Three backpacks paired with back to school shoes were laid out in the front hall.  School supplies were purchased.  Calendars set.  I was as organized as I’ve ever been.  It was their first day of school, and my first day leaving them off to go back to work, the beginning of a new chapter for all of us.  I wore a new dress to celebrate.

But after Eloise’s teacher sounded the rainstick and said, “OK Kindergarteners.  It is time to give your parents a big hug.  And moms and dad be sure to let your Kindergarteners know what a wonderful day they will have.  It is time to say goodbye,”  and Eloise and I had a very big hug and she ran to the rug, and I took one last look before I snuck out the door to begin the walk to my office that I had imagined for so long, there it was, that empty excavation feeling.
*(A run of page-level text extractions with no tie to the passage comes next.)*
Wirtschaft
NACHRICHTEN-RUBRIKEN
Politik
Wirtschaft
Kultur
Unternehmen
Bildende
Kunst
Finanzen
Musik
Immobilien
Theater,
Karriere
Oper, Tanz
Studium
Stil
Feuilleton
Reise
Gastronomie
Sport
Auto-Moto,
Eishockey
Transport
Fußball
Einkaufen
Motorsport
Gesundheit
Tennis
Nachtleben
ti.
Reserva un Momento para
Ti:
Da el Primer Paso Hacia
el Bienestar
The sky was gray, and the red wagon I had walked Eloise to school in, bumped behind me feeling so light and so empty.  All at once I felt how over it was.  These last eleven years of babies at home, of mornings in the park, of naps, of food cut into bite sized pieces, of the homey feeling of preschools and the saintly women who work in those places, of girls just the right size for my lap.  And even though there were a thousand times that I yearned for the freedom of this day, and even though I have grown into a role that I love and will love for a long time, it did not protect me from feeling the emptiness in the end.  The reality of having the girls with me so closely, as they are in the summer, and then having them gone.  Of feeling so taken up, and then, in a way, left behind.  Perhaps it is a pattern of parenting, maybe mothering in particular, that you feel the weight of the child so very close, in your belly, in your arms, in your home, and then the absence of that weight and its aftermath.
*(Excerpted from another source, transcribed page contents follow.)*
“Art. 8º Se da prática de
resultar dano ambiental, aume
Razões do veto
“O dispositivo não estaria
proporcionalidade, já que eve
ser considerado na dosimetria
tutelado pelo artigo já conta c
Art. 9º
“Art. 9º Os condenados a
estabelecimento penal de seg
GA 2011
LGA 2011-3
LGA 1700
These two years, I had been mistaken that there were other women who did not feel this.  There is no possible other role that could protect a person from the reality of the loss.  What I had been up against two years ago, and what I was up against on Tuesday was the truth about endings--that they come.  And when they do we are often depleted, empty completely.

Our lives require, well, all of our life.  We parent our hearts out so that our children can grow to become independent of us.  We live as fully into our days as we can, until we have no more days.  We are candles that will burn to the bottom of a wick and the only thing left after the the glowing light will be ash.  

Oh shit.  This again.

And that’s why I was laughing.  I had just passed through a stage in which I had temporarily forgotten that this is what we’re up against. The dark feeling of two years ago wasn’t just a dark feeling, it was the dark feeling.  

If I had understood this more clearly at the time, and I’m almost certain I was not able to, I don’t know if it would have mattered.  Understanding is not the same as experiencing. It is possible to anticipate in advance that loss will hurt, but how it will actually feel in the midst of the thing cannot be known until the moment itself arrives.  Preparation can only prepare us so much.   

At the same time, my herky jerky ride, and the zippy energy that has propelled me these last couple of years, have conspired to bring on some important strengths that are helping me today.  I have grown into work that gives me a way to take care of life in a daily.  My writing practice and my coaching practice both build muscles that me keep me close to the pulse and the infinite texture of things.  The vision of myself in my faded velvet chair, the one I have been holding like a favorite stone these last few months, has arrived.  It showed up accompanied by the same dark cloud I was working so hard to avoid, but yet, here I am.  Steady in my chair, lifted by the opportunity to write for a morning. I am looking at the difficult thing more clearly today than I did two years ago, and I still don't like it. But I have some new strengths that help me be with it a tiny bit more. And there is some peace in that.

So for as many days as I have to sit in this seat, I am grateful.  

Blog friends, I have missed you.  More than you know.